"Heute weder Hamlet" in Aichhalden: Inspizient Klaus Andreae von der Theaterwerkstatt bedankt sich bei Schauspieler Gerhard Ruoff für seine bravouröse Sololeistung. Foto: Schmidtke Foto: Schwarzwälder-Bote

"Heute weder Hamlet": Gerhard Ruoff mit Solo-Glanzstück auf Nachbarschaftstour / Nach Aichhalden folgt Seedorf

on Karin Schmidtke

Aichhalden. "Als Jugendlicher sah ich Shakespeares Othello. Das Stück gefiel mir so, dass ich es auswendig lernte", verriet Gerhard Ruoff nach seinem Ein-Mann-Theaterstück am Freitag in der Josef-Merz-Halle.

Der Applaus des begeisterten und faszinierten Publikums scheint noch in der Luft zu hängen. Worte wie "Großartig", "Fabelhaft" oder "…und wie die langen Texte vorträgt" werden von den Leuten mitgetragen.

"Heute weder Hamlet", geschrieben von Rainer Lewandowski, hatte sich der Schauspieler ausgesucht. Er spielt die Rolle des Ingo Sassmann, eines verkappten Schauspielers der letztlich Vorhangzieher im Theater wurde. In seinem blauen Arbeitskittel schafft es der Mime, die Zuschauer zu fesseln, zu verzaubern.

Lampenfieber? Das quält ihn nicht. Er scheint sich vielmehr pudelwohl zu fühlen, da oben im Rampenlicht. Komik und Tragik geben sich in der Erfahrung des Scheiterns und der Schuld die Hand.

Doch "Heute weder Hamlet" ist nicht sein erstes Theaterstück, das der 70-Jährige alleine bestreitet. Der "Kontrabass" ging dem jetzigen Stück voraus. Den Kontrabass hatte Ruoff erst mal "ausprobiert", alleine. Der Bruder seines Schwagers ist Schauspieler und hatte jetzt nach einem passenden Stück gesucht. Allem Anschein nach war dieser Tipp ein Volltreffer.

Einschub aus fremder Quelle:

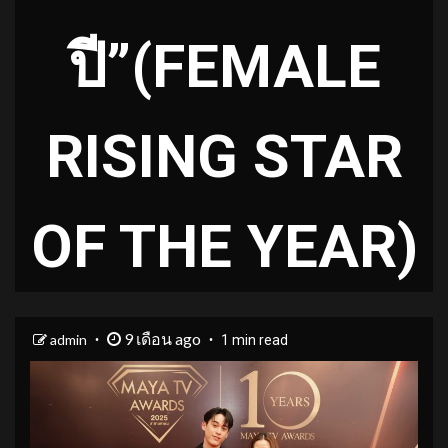
ปี”(FEMALE
RISING STAR
OF THE YEAR)
9 เดือน ago
admin
1 min read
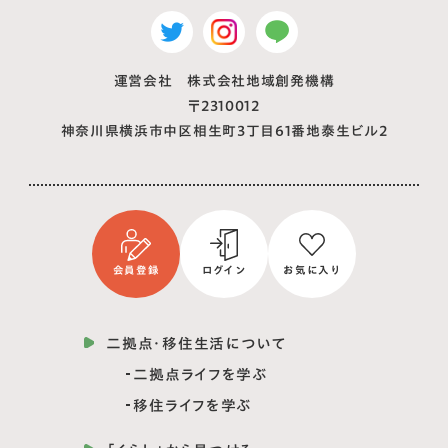
運営会社 株式会社地域創発機構
〒2310012
神奈川県横浜市中区相生町3丁目61番地泰生ビル2
会員登録
ログイン
お気に入り
二拠点・移住生活について
二拠点ライフを学ぶ
移住ライフを学ぶ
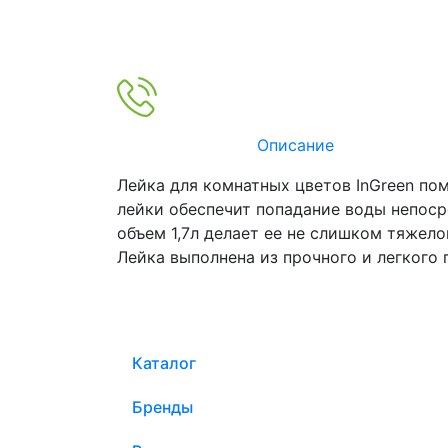
Описание
Лейка для комнатных цветов InGreen по
лейки обеспечит попадание воды непоср
объем 1,7л делает ее не слишком тяжело
Лейка выполнена из прочного и легкого 
Каталог
Бренды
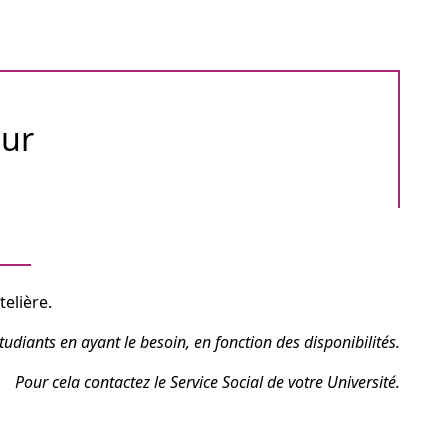
our
elière.
diants en ayant le besoin, en fonction des disponibilités.
Pour cela contactez le Service Social de votre Université.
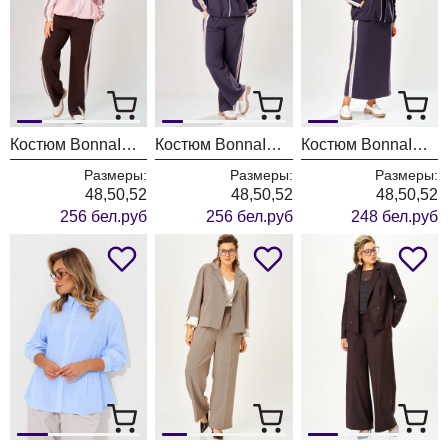
Костюм BonnaImage 1066/2 розовый
Костюм BonnaImage 1066/1 серо-фиолетовый
Костюм BonnaImage 1065/1 серо-фиолетовый
Размеры:
Размеры:
Размеры:
48,50,52
48,50,52
48,50,52
256 бел.руб
256 бел.руб
248 бел.руб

"Anfangs dauerte das Stück eine Stunde und vierzig Minuten. Jetzt schafft er es in einer Stunde 30 Minuten. Ein gutes Tempo", zeigt sich Inspizient Klaus Andreae zufrieden, ein langes Elektrokabel baumelt in seiner Hand. Am meisten begeistert Ruoff in den Szenen, in denen er gleich mehrere Rollen spielt. Dann springt Ruoff von einem Charakter in den nächsten, verändert Mimik, Körpersprache, Stimme. "Der Mann ist einfach ein Phänomen.

Und diese wunderbare Sprache, die er dabei spricht", bewundert Andreae und zollt Ruoffs Dialekt Bewunderung. Aus Rosenfeld stammt Ruoff ursprünglich, den schwäbischen Einschlag aus der Ecke nahm er mit. Regie hatte Harald Frommer, die Regie-Assistenz Gabriele Frommer. Eine Handvoll Helfer packen beim Auf- und Abbau tatkräftig an.

Ist das nicht unglaublich viel Stoff auswendig zu lernen? 90 Minuten allein zu sprechen – und das ohne Pause. "Ach das geht. Das Auswendiglernen passiert halt zwischendurch. Morgens habe ich mal eine Viertelstunde Zeit und schaue mir den Text an, abends dann noch einmal und so geht es fort", erklärt Ruoff.

Aber irgendwie scheint ein kleines Genie in ihm zu stecken, vermutet man. Andreae verriet, dass ein Tag vor einer Aufführung des Theaterrings einmal ein Schauspieler ausgefallen war. Der Supergau. Ruoff bekam morgens den Text und spielte abends zur Verblüffung aller die Rolle mit Bravour. Seit 2001 wirkt der pensionierte Pfarrer bei der Theaterwerkstatt mit. Aber eigentlich sein ganzes Leben immer wieder mal auf der Bühne.

Ob er nicht einmal mit dem Gedanken gespielt hätte, Schauspieler zu werden? Doch, hatte er. Aber hat man da Sicherheit? Schließlich entschied sich der junge Mann doch für die Theologie. "Wobei ich meinen Beruf immer gerne ausgeübt habe", unterstreicht er und nickt ernst. Heute ist Ruoff in Pension und lebt in Seedorf. Der sympathische evangelische Pfarrer außer Dienst singt dort im katholischen Kirchenchor, schmunzelt man.

Am Freitag wird Gerhard Ruoff, mit dem warmen Rückenwind der Theaterwerkstatt den "Heute wieder Hamlet" nochmals in Seedorf aufführen. "Dort ist bei der Grundschule ein Pavillon. Der ist gerade recht, da werde ich noch mal spielen", erklärt er.